Remember, It’s Not A Contest

So the woman you’re interviewing has five times more experience than you have, and the quality of her resume makes yours look like a high school assignment. Naturally, this could make you feel a bit intimidated and perhaps give you the impression that you’re not qualified to conduct the interview.  But this is not a contest. You were assigned the task of assessing the candidate’s qualifications for the position, not to see how the two of you measure up against each other. So put away the measuring stick and handle the situation like a mature professional who is more than qualified to ask someone a few questions and make some value judgments.

Don’t Let Age Be A Factor

The last thing you want to do if you’re trying to gain the interviewee’s respect is make jokes about the age difference between you. You might want to say something like, “Wow, I guess it’s kind of weird being interviewed by someone who could be your grandson.” Trust us, it’s not a good idea. You’re much better off acting as though you don’t even notice. If the interviewee happens to bring it up, make sure you politely inform him that age is not a factor in this interaction. 

Don’t Overcompensate

Sometimes people try to mask their insecurities by going to extremes. This could end up coming off as pompous or pretentious, which is not something you want to do if A) you really want to hire this person and/or B) this person could end up being your boss. If you’re afraid of coming off as too green or immature, don’t try to overcompensate by being excessively reserved. You can have a sense of humor and show warmth and empathy without seeming juvenile. Our top advice is: be your best self. After all, it’s what you expect the person you’re interviewing to do. So why not emulate those standards?

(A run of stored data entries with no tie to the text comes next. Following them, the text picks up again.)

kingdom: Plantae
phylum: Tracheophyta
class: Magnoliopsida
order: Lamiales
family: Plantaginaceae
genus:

Keep Your Skill Sets Separate

So maybe you don’t have 20 years’ of experience as a senior account manager like the person you’re interviewing. But this guy might not have ever interviewed or hired anyone in his life. We all have our own areas of expertise, and they don’t have to match up for you to be able to recognize a top-quality candidate. You know what questions to ask, and how to evaluate the answers. You can sense if someone is going to be a good fit for the company or a disaster. You don’t have to know what the interviewee knows. You just have to know whether he would be a good hire. Age and experience shouldn’t play a part in this equation. 

Find Common Ground

Just because you and the candidate are from different generations doesn’t mean you have nothing in common. Maybe you both root for the same sports team. Maybe you both like sushi. You might share a similar sense of humor. The more common ground you can find, the narrower the gap between you is likely to become.

When it comes to interviewing candidates who are older or more experienced than you are, there’s no need to feel intimidated if you follow the advice given here. Chances are, you’ll be on the other side of that desk some day. So follow the golden rule and treat others like you would want to be treated.